While AHRQ has published subsequent SETMA Innovations on their Innovation Exchange, i.e., SETMA’s LESS Initiative (Lose Weight, Exercise, Stop Smoking), our most fundamental innovation occurred less than four months after we began using the electronic health record (HER) in January, 1999.  It was through the recognition that EHR was too hard and too expense, if all we gained from EHR was the ability to document a patient encounter electronically.  If we could not leverage the power of electronics to improve the care of individuals and of populations, we judged, then it was not worth it.  That realization led us to develop the following principles which have guided Southeast Texas Medical Associates’ development of a data base which supports the requirements of transformation.  These principles were presented at HIMSS 2006 (see at Spanning the Specialties to Bring You the Best Standards).

Those principles are:

  1. Pursue Electronic Patient Management rather than Electronic Patient Records
  2. Bring to bear upon every patient encounter what is known rather than what a particular provider knows.
  3. Make it easier to do it right than not to do it at all.
  4. Continually challenge providers to improve their performance.
  5. Infuse new knowledge and decision-making tools throughout an organization instantly.
  6. Establish and promote continuity of care with patient education, information and plans of care.
  7. Enlist patients as partners and collaborators in their own health improvement.
  8. Evaluate the care of patients and populations of patients longitudinally.
  9. Audit provider performance based on the Consortium for Physician Performance Improvement Data Sets.
  10. Create multiple disease-management tools which are integrated in an intuitive and interchangeable fashion giving patients the benefit of expert knowledge about specific conditions while they get the benefit of a global approach to their total health.

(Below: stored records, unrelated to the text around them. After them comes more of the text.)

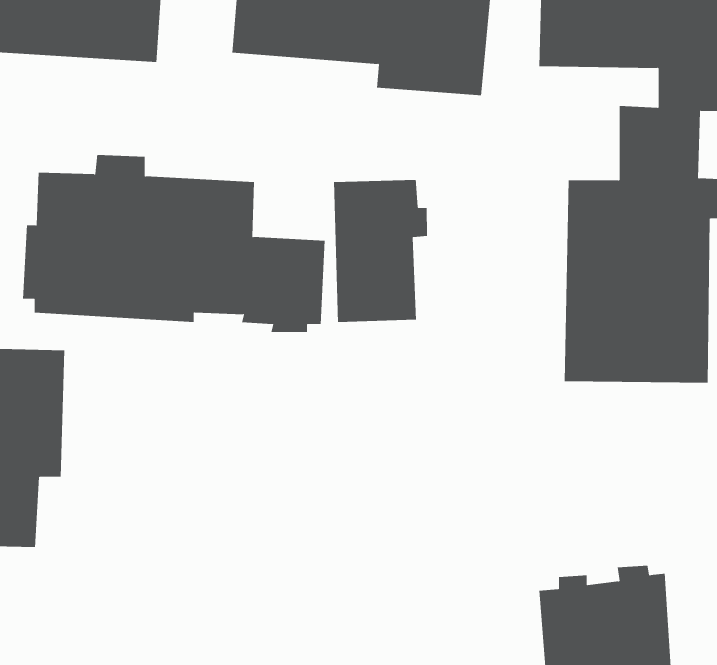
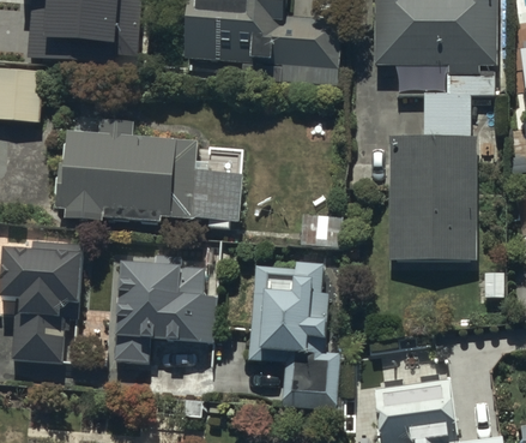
building: [334,179,428,323] -> none
building: none -> [250,257,344,409]
building: none -> [115,262,217,361]

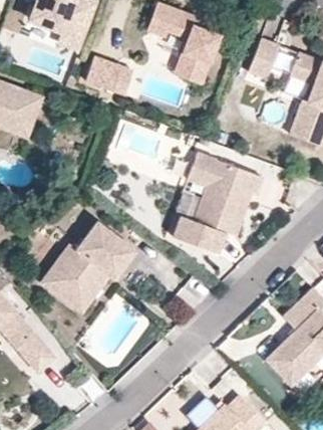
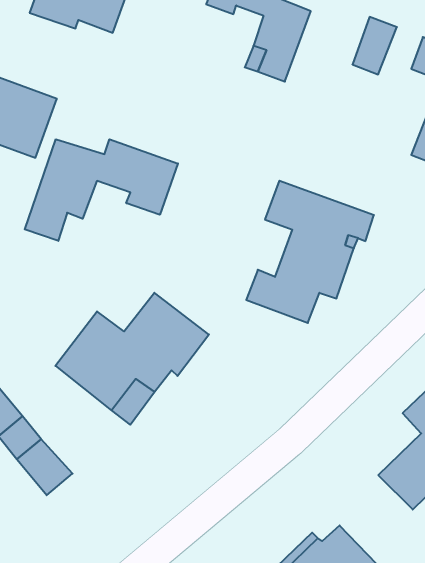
building: [85,55,122,89] -> none
building: none -> [25,139,178,241]

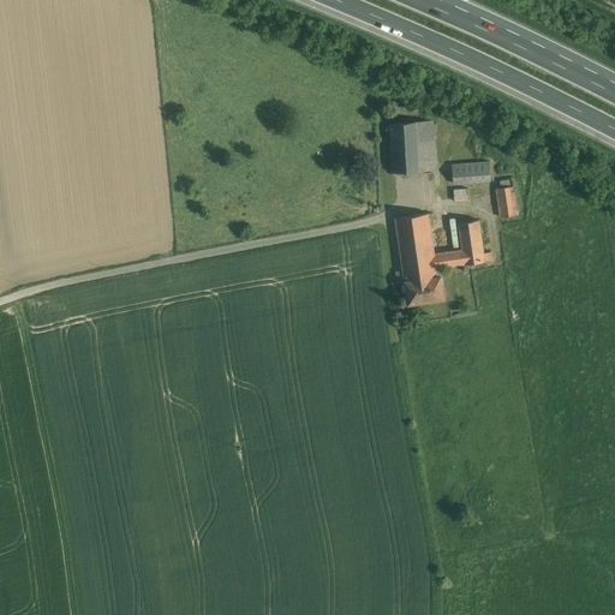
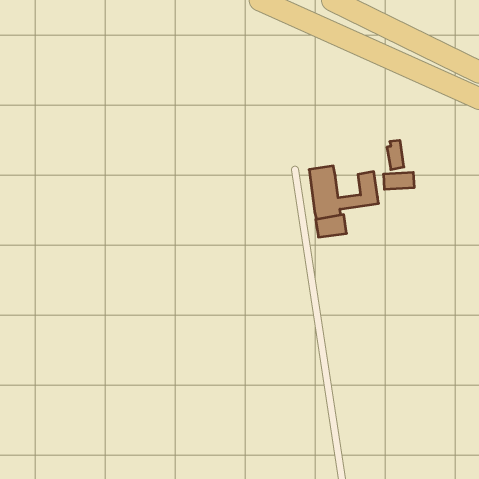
building: [388,121,434,173] -> none
building: [450,162,490,184] -> [383,172,414,189]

It would be seven years before we realized that these principles incorporate many of the ideals of patient-centered medical home.  It was the pursuit of these principles which prepared SETMA to become a Tier III NCQA Patient-Centered Medical Home and a AAAHC accredited medical home.

These principles were the foundation of many little innovations which collectively have enabled SETMA to address the larger issue of reducing preventable re-hospitalizations.  The following are some of those lesser steps:

  1. Connection of SETMA’s EHR to the clinic, hospital, nursing home, hospice, etc, so that all patient documentation is completed in the same data base.
  2. Completion of Admission History and Physical Examinations in SETMA’s EHR.
  3. Completion of Hospital Discharge Summaries in SETMA’s EHR. 
  4. Design and preparation of a patient-care follow-up document which includes a reconciled medical list.
  5. Changing of the name of the “discharge summary” to “Hospital Care Summary and Post Hospital Plan of Care and Treatment Plan.”  This is a longer name but it is highly functional defining why it is imperative for the Summary to be prepared and given to the patient at the time of leaving the hospital. (Over the past 36 months, we have discharge over 14,000 patients from the hospital and 98.7% of the time this document has been given to the patient before they leave the hospital.
  6. Care Coordination and Care Coaching of all patients discharged from the hospital.
  7. Compliance with Physician Consortium for Performance Improve Care Transitions Data Set
  8. Calculation of risk of re-hospitalization electronic through an algorithm
  9. Completion of a Hospital Admission Plan of Care and Treatment Plan which is given to the patient upon admission
  10. Contrasting patients re-admitted and those who are not through adaptation of Business Intelligence software package to analyze morbidities and co-morbidities, age, gender, ethnicity, socio-economic status, etc. to find leverage points for reducing re-admissions.
  11. Design of a ten-step program for those who are at high-risk of readmission.

It would be useful for our task, I think, for the HIMSS committee to determine which of these steps, if any, are innovations and which are simply improvements.” 

As the work of the HIMSS Innovation Committee grows work groups will be organized to fulfill the charge given to committee and to contribute to HIMSS’ mission.